WORK REQUEST ▸ Rewrite all of the entries, changing every instance of "road sign" to "traffic sign" and leaving everything else unchanged.

(Stored items)
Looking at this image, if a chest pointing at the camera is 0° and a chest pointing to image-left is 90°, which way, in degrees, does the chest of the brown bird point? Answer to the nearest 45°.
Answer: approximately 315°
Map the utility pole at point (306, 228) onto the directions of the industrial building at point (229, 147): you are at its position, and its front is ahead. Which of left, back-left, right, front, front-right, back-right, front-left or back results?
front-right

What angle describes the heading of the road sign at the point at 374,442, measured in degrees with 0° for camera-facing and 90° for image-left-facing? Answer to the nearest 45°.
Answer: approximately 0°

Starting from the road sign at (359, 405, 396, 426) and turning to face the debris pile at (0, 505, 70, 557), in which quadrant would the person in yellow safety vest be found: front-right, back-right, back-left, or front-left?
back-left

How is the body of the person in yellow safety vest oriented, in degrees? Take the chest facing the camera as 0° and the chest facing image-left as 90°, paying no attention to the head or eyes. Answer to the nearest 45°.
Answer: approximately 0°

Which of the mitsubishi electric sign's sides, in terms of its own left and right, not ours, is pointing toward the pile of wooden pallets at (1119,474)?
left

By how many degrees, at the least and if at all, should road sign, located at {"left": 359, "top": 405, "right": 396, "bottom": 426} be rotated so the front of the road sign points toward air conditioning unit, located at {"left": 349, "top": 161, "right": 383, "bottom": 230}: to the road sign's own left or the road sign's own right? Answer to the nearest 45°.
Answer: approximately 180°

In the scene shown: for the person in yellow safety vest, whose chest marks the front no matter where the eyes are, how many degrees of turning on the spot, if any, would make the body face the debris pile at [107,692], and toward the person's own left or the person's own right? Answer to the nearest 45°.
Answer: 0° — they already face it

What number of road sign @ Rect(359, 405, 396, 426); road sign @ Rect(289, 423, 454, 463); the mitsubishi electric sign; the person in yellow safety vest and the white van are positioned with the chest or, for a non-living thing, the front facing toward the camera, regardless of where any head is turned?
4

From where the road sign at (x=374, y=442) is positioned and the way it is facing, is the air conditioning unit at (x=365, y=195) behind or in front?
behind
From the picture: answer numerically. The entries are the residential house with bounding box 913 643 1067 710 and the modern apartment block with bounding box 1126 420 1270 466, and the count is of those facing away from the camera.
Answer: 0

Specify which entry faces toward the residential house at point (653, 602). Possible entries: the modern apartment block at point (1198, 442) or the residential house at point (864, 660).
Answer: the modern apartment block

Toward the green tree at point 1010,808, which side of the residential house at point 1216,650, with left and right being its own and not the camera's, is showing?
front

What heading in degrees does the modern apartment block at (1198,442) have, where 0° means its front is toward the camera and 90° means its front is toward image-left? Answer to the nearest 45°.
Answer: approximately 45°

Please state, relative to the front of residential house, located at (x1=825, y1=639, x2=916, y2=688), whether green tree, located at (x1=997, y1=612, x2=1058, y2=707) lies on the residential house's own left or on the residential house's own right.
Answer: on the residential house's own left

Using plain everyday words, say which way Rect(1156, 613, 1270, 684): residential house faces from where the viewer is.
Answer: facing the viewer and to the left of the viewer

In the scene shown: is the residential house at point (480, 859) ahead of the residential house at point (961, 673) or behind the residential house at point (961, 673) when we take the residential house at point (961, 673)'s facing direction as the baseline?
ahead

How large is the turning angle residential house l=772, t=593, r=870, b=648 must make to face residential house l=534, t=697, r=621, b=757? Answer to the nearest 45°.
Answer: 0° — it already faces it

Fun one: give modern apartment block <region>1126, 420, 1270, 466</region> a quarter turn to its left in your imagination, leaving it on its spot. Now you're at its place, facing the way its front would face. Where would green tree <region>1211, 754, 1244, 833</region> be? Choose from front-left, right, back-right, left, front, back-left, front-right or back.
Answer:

REPLY ▸
Looking at this image, if a chest pointing at the camera is 0° and a chest pointing to image-left is 90°, which way, in degrees, does the chest of the brown bird point? Answer to the nearest 45°.
Answer: approximately 315°
Map the utility pole at point (306, 228) onto the directions of the industrial building at point (229, 147): you are at its position, and its front is ahead. Which of left, back-left, right, front, front-right, back-right, front-left or back results?
front-right

What angle describes the heading of the traffic sign at the point at 374,442, measured in degrees with 0° for camera-facing and 90° for image-left-facing? Answer to the nearest 45°.
Answer: approximately 0°

Starting from the traffic sign at (359, 405, 396, 426) and turning to face the debris pile at (0, 505, 70, 557), in which quadrant would the person in yellow safety vest be found: front-right, back-right, back-left, or front-left?
back-left

How is the body of the person in yellow safety vest oriented, in degrees? Take the chest facing the camera as 0° and the chest facing image-left as 90°, paying no attention to the head or eyes. Answer to the nearest 45°.
Answer: approximately 0°

Which of the mitsubishi electric sign's sides, in terms of its own left and right, not ours, is pointing toward the pile of wooden pallets at (1119,474)?
left

By how many degrees, at the least and if at all, should traffic sign, located at {"left": 359, "top": 405, "right": 396, "bottom": 426} be rotated so the front of the traffic sign points toward air conditioning unit, located at {"left": 349, "top": 161, "right": 383, "bottom": 230}: to the traffic sign's own left or the traffic sign's own right? Answer to the nearest 45°.
Answer: approximately 180°

In the scene shown: for the person in yellow safety vest, whose chest marks the front no matter where the eyes are, how many degrees of turning on the spot, if any, would make the body face the debris pile at [107,692], and toward the person's own left or the person's own right? Answer to the nearest 45°.
Answer: 0° — they already face it

What number of traffic sign @ Rect(359, 405, 396, 426); traffic sign @ Rect(289, 423, 454, 463); the mitsubishi electric sign; the person in yellow safety vest and the white van are positioned with the chest or, for a non-living thing, the front facing toward the camera, regardless of where any head is turned?
4

From where the traffic sign at (x=374, y=442) is positioned and the way it is facing, is the air conditioning unit at (x=365, y=195) behind or in front?
behind
From the picture: answer numerically. The entries are the residential house with bounding box 913 643 1067 710 and the modern apartment block with bounding box 1126 420 1270 466, and the count is of those facing away from the camera.
Answer: 0

Specify which entry faces toward the residential house at point (653, 602). Possible entries: the modern apartment block at point (1198, 442) or the residential house at point (864, 660).
Answer: the modern apartment block

Toward the green tree at point 1010,808, which side of the residential house at point 1216,650, with left and right being its own and not the camera's, is showing?
front

What heading in degrees does the modern apartment block at (1198,442) have, where 0° means its front is toward the camera and 90° means its front is toward image-left? Answer to the nearest 45°.
Answer: approximately 45°

Please state, relative to the front of residential house, located at (x1=825, y1=639, x2=916, y2=688), whether green tree, located at (x1=997, y1=612, x2=1058, y2=707) lies on the residential house's own left or on the residential house's own right.
Answer: on the residential house's own left

Using plain everyday words, say which way Rect(1156, 613, 1270, 684): residential house faces from where the viewer is.
Answer: facing the viewer and to the left of the viewer

In the scene shown: is the residential house at point (480, 859) ahead of the residential house at point (961, 673) or behind the residential house at point (961, 673) when we take the residential house at point (961, 673)'s facing direction as the baseline?
ahead

How large is the turning angle residential house l=772, t=593, r=870, b=648 must make to face residential house l=534, t=697, r=621, b=757? Answer to the nearest 45°.
Answer: 0° — it already faces it

Fun one: give modern apartment block <region>1126, 420, 1270, 466</region> a quarter turn to its left in your imagination, leaving it on its spot. Now you're at its place, facing the way its front would face. Where would green tree <region>1211, 754, 1244, 833</region> be? Choose from front-left, right, back-right, left, front, back-left, front-right or back.
Answer:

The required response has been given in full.